*** Opening of Source information ***

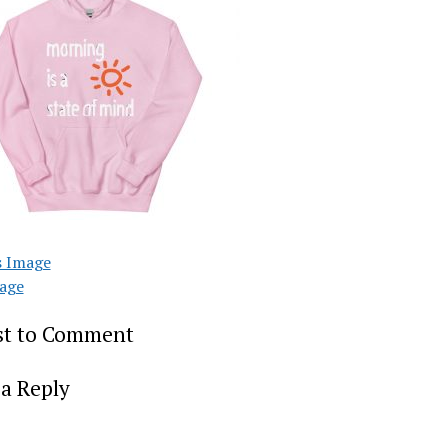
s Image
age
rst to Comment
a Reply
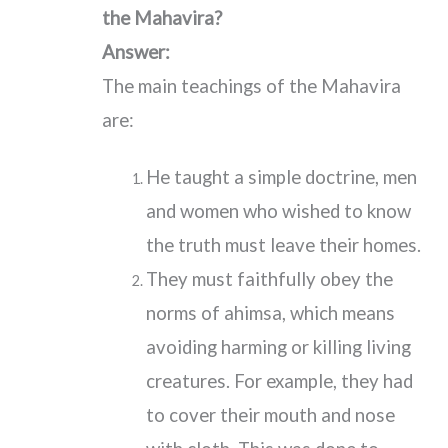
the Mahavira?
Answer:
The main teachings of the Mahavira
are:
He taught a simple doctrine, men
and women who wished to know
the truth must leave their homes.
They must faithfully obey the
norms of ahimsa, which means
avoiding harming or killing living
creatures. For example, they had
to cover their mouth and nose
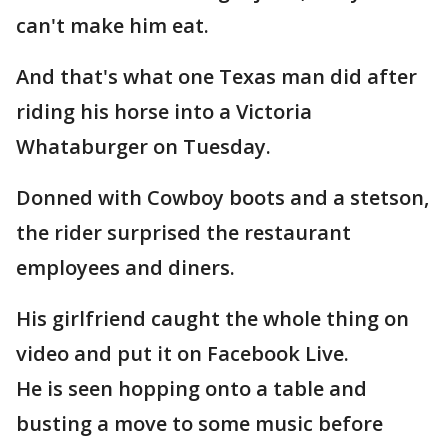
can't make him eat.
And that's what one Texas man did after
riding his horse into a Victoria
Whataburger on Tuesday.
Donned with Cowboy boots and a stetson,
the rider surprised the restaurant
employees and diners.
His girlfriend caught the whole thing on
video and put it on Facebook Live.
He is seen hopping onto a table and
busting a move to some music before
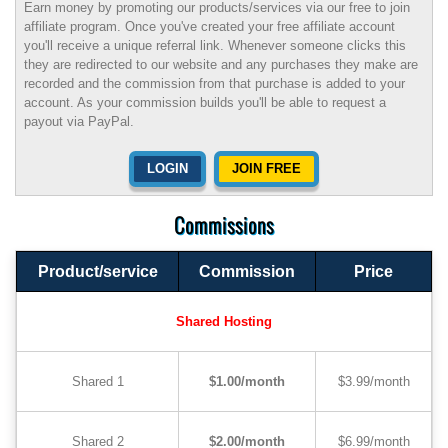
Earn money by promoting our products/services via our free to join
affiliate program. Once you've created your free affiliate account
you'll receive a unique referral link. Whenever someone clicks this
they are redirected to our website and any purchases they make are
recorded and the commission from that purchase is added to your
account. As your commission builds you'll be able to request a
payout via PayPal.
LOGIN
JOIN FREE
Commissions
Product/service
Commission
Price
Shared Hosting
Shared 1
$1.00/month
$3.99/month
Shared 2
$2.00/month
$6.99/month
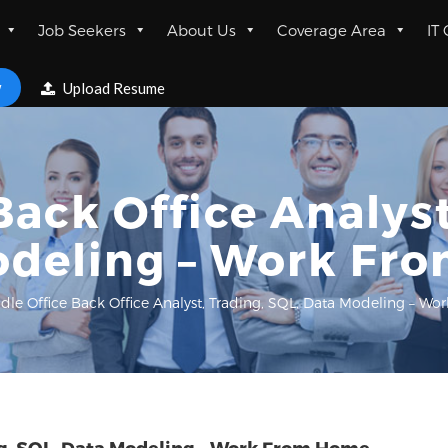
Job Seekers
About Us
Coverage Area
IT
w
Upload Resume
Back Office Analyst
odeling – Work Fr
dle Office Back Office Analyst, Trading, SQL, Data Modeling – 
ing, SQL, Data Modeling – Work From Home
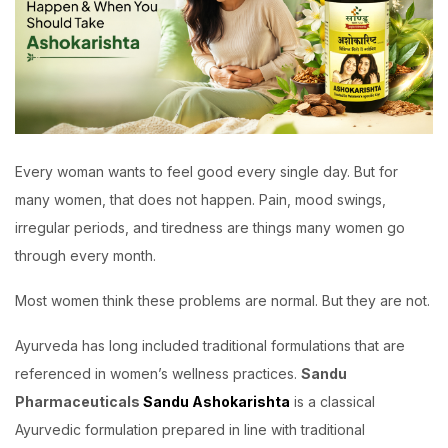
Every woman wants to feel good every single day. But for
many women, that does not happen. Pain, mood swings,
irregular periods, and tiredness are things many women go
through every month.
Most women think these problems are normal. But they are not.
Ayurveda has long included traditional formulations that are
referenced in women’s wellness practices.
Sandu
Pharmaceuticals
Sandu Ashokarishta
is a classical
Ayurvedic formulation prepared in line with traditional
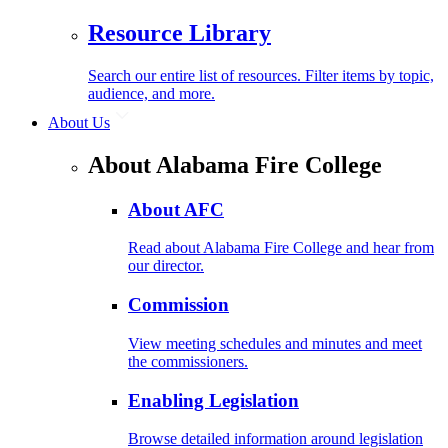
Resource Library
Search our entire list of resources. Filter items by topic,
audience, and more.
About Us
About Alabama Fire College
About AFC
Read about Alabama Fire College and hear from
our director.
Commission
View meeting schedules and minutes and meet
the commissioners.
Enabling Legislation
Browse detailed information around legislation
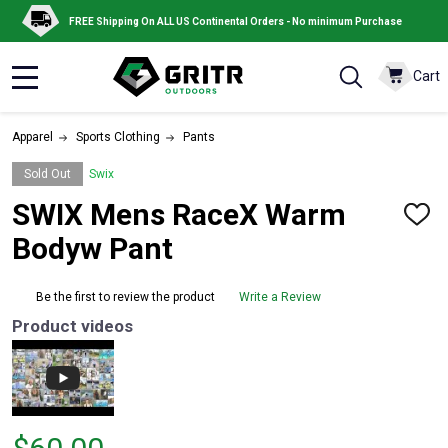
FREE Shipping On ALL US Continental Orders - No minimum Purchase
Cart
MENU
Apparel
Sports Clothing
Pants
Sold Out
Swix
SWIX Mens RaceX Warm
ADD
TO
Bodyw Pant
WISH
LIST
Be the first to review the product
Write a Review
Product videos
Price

*** Close of Source information ***
*** Opening of Source information ***

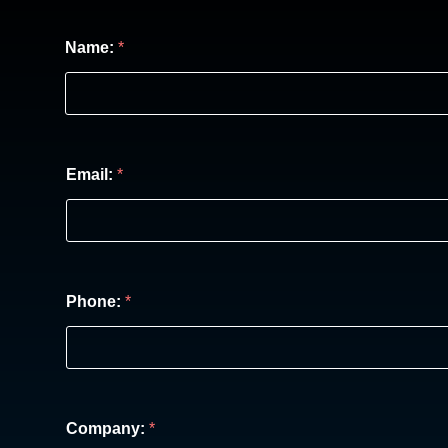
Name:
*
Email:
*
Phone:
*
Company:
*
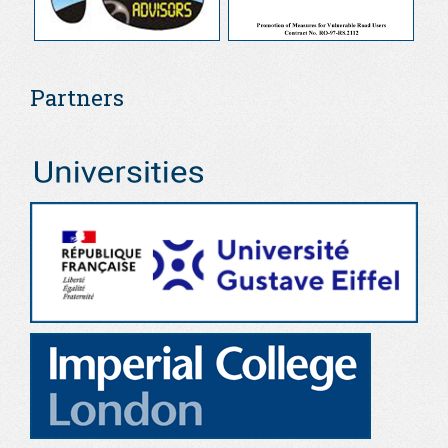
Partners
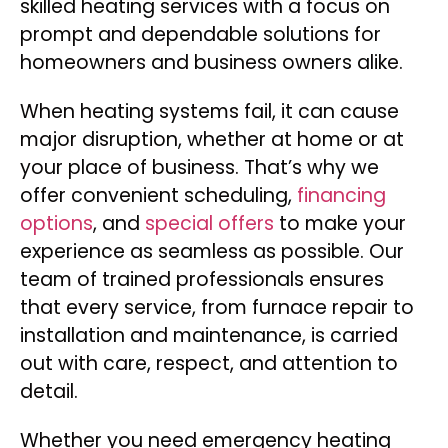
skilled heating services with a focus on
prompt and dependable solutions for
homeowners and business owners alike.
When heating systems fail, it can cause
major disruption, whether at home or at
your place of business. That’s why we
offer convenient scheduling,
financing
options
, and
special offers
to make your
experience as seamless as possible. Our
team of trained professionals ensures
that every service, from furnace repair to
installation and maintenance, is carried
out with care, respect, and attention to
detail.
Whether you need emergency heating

*** Close of Source information ***

The answer must be every line of the data that contains the word "services".

Earn money by promoting our products/services via our free to join
skilled heating services with a focus on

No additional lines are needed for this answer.